| Provided passage |
§

In GDB, symbols are stored in blocks. A block corresponds roughly to a scope in the source code. Blocks are organized hierarchically, and are represented individually in Python as a gdb.Block. Blocks rely on debugging information being available.

A frame has a block. Please see Frames In Python, for a more in-depth discussion of frames.

The outermost block is known as the global block. The global block typically holds public global variables and functions.

The block nested just inside the global block is the static block. The static block typically holds file-scoped variables and functions.

GDB provides a method to get a block’s superblock, but there is currently no way to examine the sub-blocks of a block, or to iterate over all the blocks in a symbol table (see Symbol Tables In Python).

Here is a short example that should help explain blocks:

/* This is in the global block.  */
int global;

/* This is in the static block.  */
static int file_scope;

/* 'function' is in the global block, and 'argument' is
   in a block nested inside of 'function'.  */
int function (int argument)
{
  /* 'local' is in a block inside 'function'.  It may or may
     not be in the same block as 'argument'.  */
  int local;

  {
     /* 'inner' is in a block whose superblock is the one holding
        'local'.  */
     int inner;

     /* If this call is expanded by the compiler, you may see
        a nested block here whose function is 'inline_function'
        and whose superblock is the one holding 'inner'.  */
     inline_function ();
  }
}

A gdb.Block is iterable. The iterator returns the symbols (see Symbols In Python) local to the block. Python programs should not assume that a specific block object will always contain a given symbol, since changes in GDB features and infrastructure may cause symbols move across blocks in a symbol table.

The following block-related functions are available in the gdb module:

Function: gdb.block_for_pc (pc)

§

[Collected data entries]
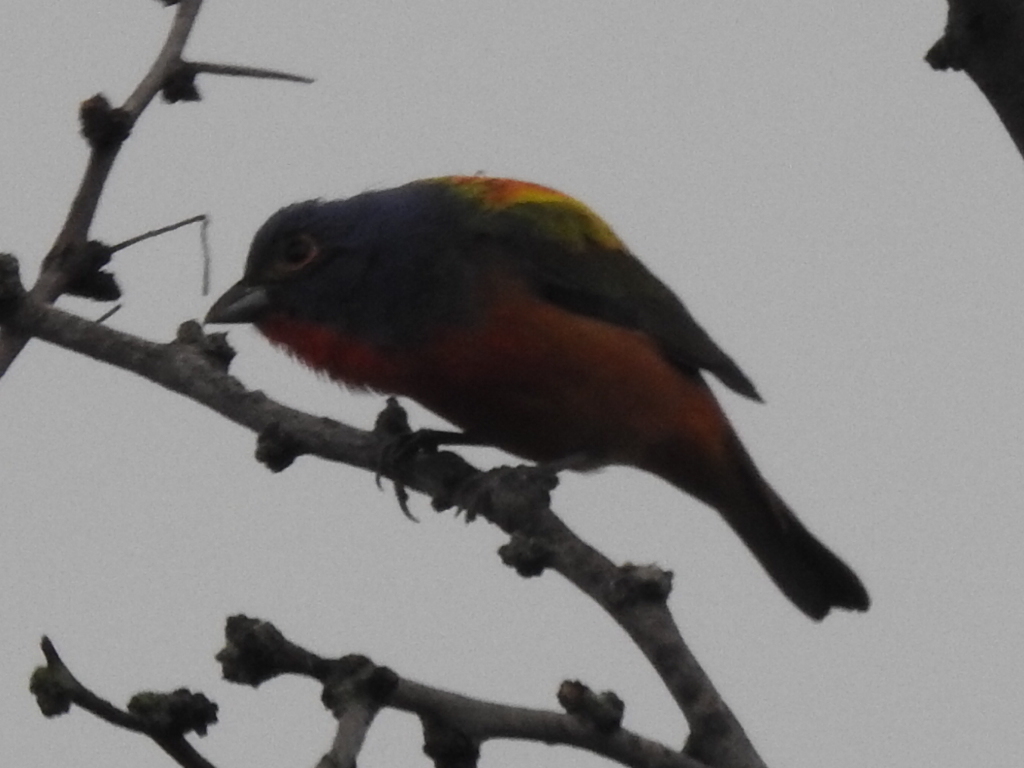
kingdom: Animalia
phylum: Chordata
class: Aves
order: Passeriformes
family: Cardinalidae
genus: Passerina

§

| Problem details |
In the passage on GDB blocks, what kinds of things does the static block typically hold?

| Task result |
File-scoped variables and functions.